[Items listed in a dataset]
--- START ---

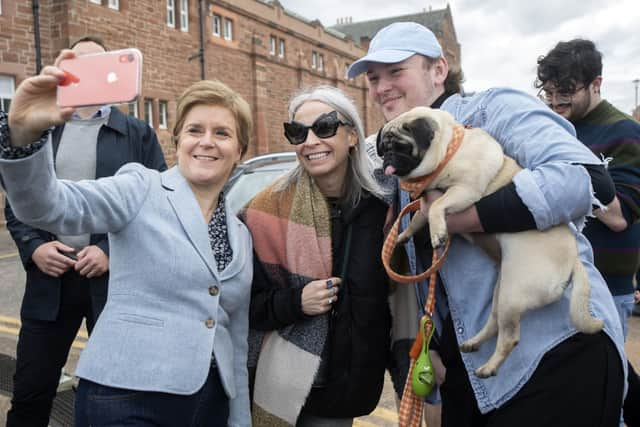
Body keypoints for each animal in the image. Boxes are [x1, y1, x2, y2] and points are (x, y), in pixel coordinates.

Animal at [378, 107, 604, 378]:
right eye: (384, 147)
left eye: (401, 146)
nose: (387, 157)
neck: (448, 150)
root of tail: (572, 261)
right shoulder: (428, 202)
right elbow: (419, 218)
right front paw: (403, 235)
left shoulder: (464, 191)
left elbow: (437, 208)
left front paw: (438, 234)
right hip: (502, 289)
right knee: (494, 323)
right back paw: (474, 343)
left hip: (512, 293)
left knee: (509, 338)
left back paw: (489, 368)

--- END ---

■ THE TASK ■
Please set down each entry word for word, without its images.

■ EXERCISE RESPONSE ■
Body keypoints for each animal in the image. Boxes are [x1, y1, x2, y2] and points are (x, y), in pixel coordinates.

Animal at [378, 107, 604, 378]:
right eye: (384, 147)
left eye: (401, 146)
nose: (387, 157)
neck: (448, 150)
root of tail: (572, 261)
right shoulder: (428, 202)
right elbow: (419, 218)
right front paw: (403, 235)
left shoulder: (464, 191)
left elbow: (437, 208)
left front paw: (438, 234)
right hip: (502, 289)
right knee: (494, 323)
right back paw: (474, 343)
left hip: (512, 293)
left knee: (509, 338)
left back paw: (489, 368)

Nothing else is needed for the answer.